**Raw data:**
%%

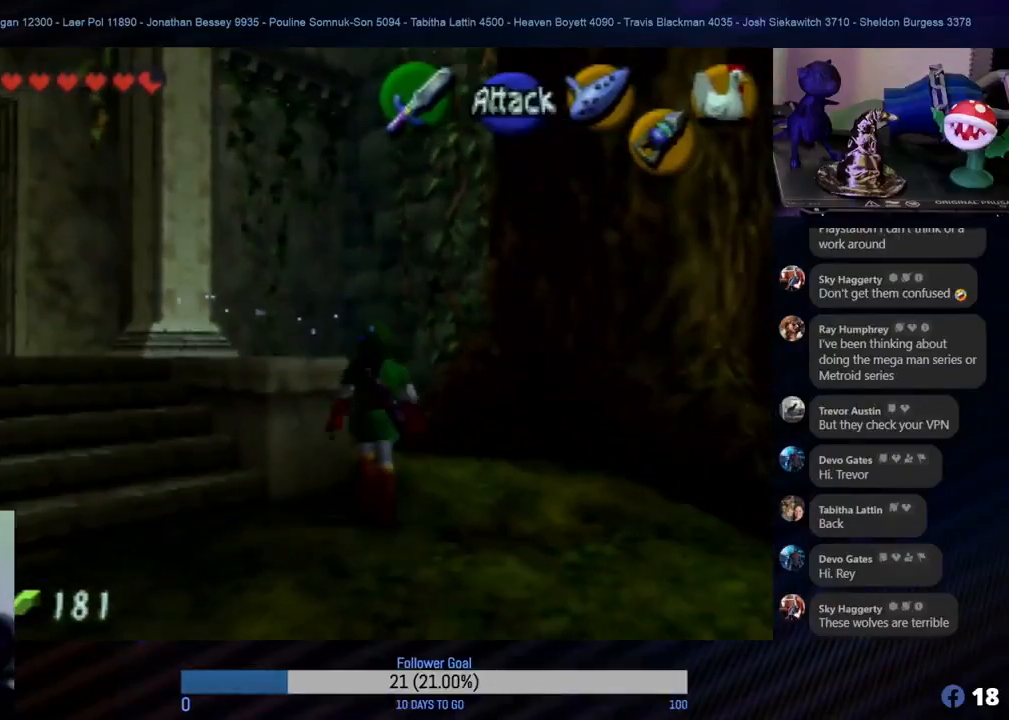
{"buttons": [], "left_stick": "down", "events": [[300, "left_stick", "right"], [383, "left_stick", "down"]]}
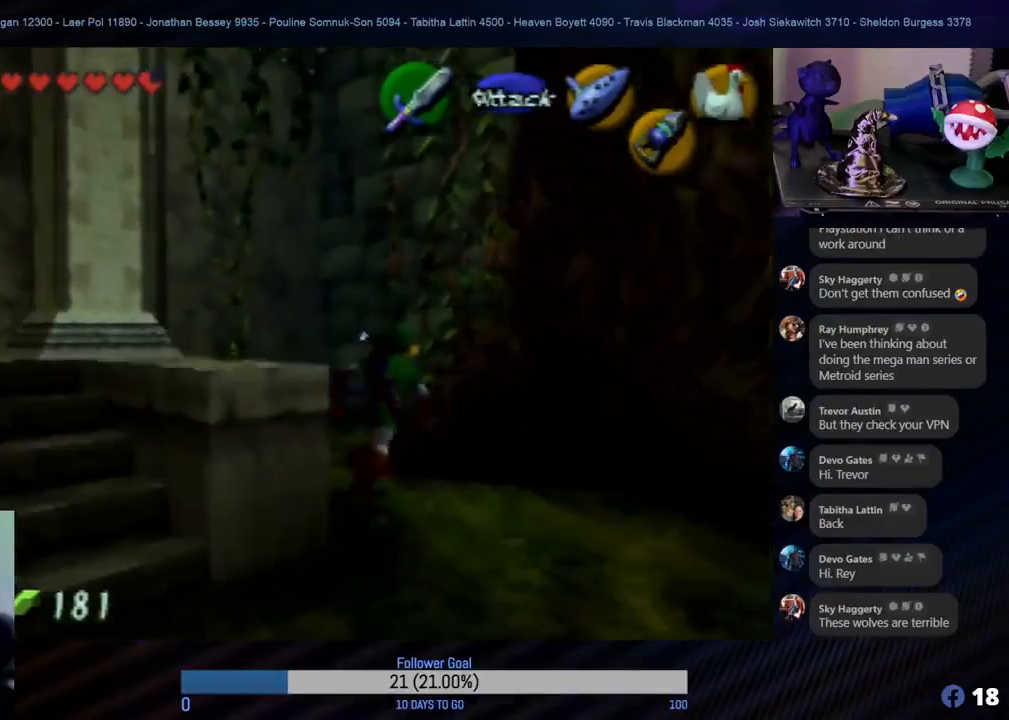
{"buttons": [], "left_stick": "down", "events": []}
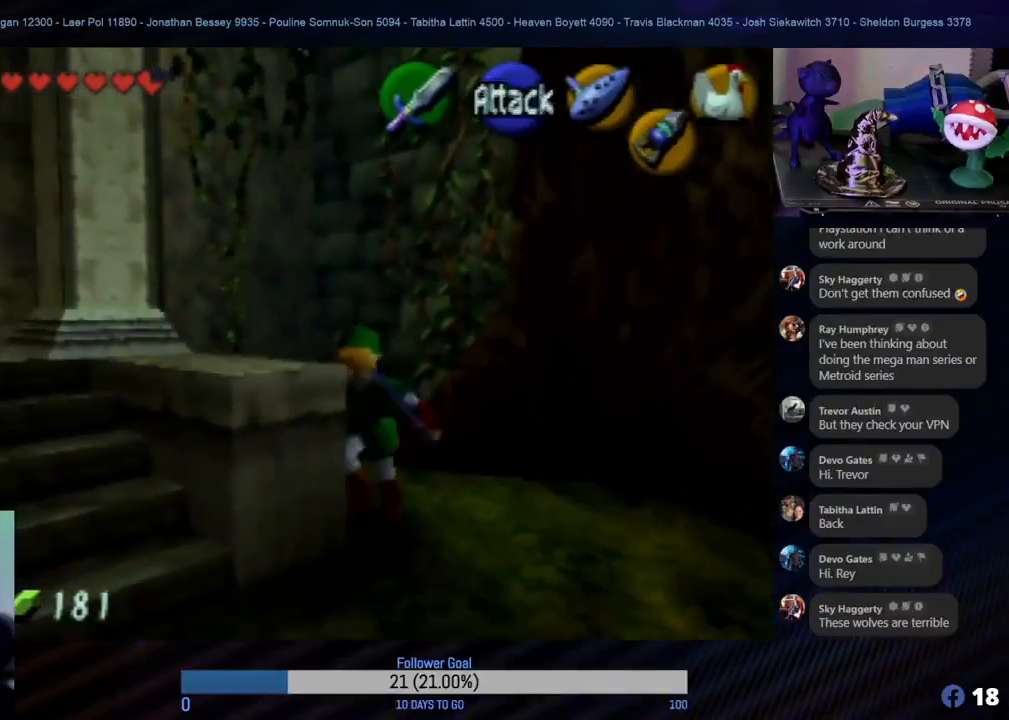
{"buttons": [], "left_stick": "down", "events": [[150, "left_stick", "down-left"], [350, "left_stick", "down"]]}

%%
%%

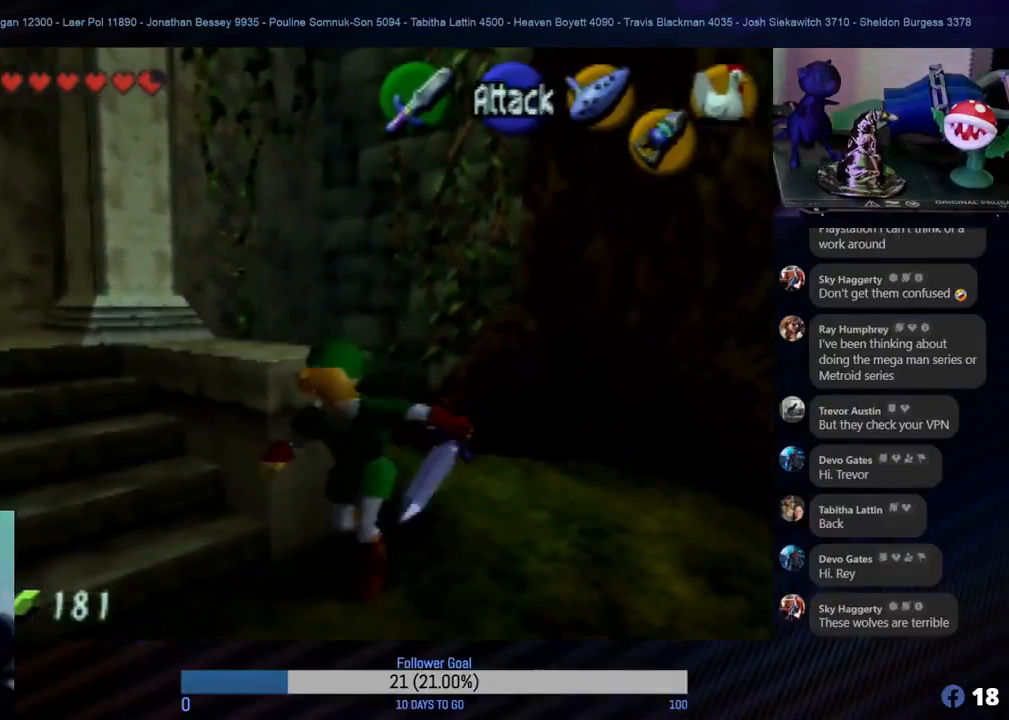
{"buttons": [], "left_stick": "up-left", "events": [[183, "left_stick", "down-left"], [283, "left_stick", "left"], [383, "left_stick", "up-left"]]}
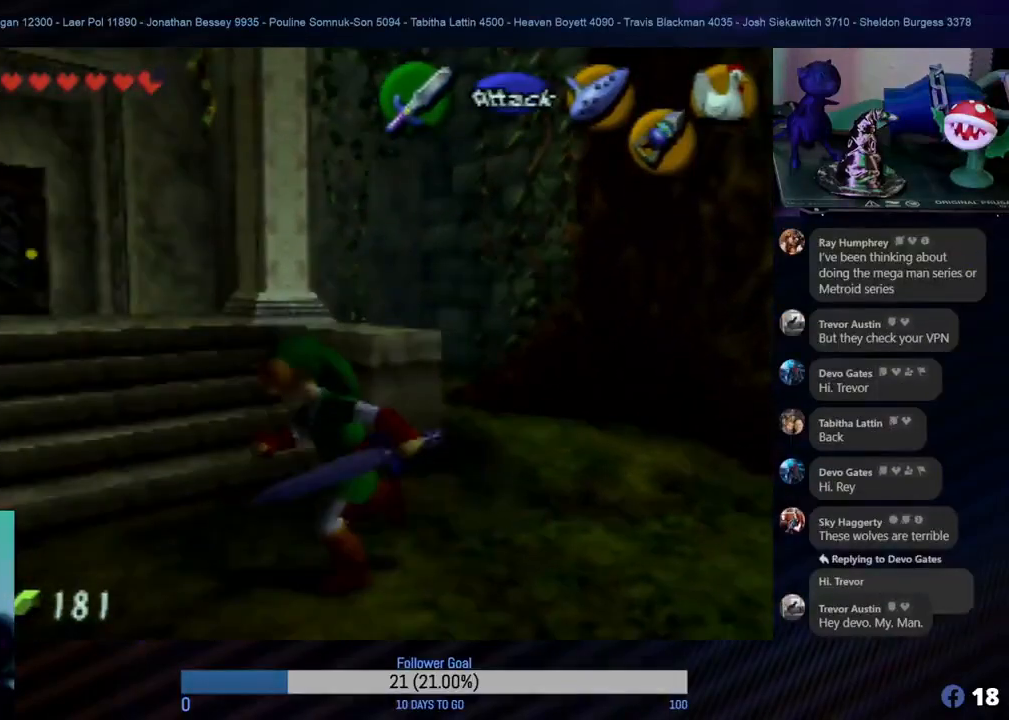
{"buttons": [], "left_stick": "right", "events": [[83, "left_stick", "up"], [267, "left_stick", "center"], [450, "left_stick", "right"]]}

%%

**Task requirements:**
Lines holding the string "right": find them in the listing above and copy each one.

**The answer:**
{"buttons": [], "left_stick": "down", "events": [[300, "left_stick", "right"], [383, "left_stick", "down"]]}
{"buttons": [], "left_stick": "right", "events": [[83, "left_stick", "up"], [267, "left_stick", "center"], [450, "left_stick", "right"]]}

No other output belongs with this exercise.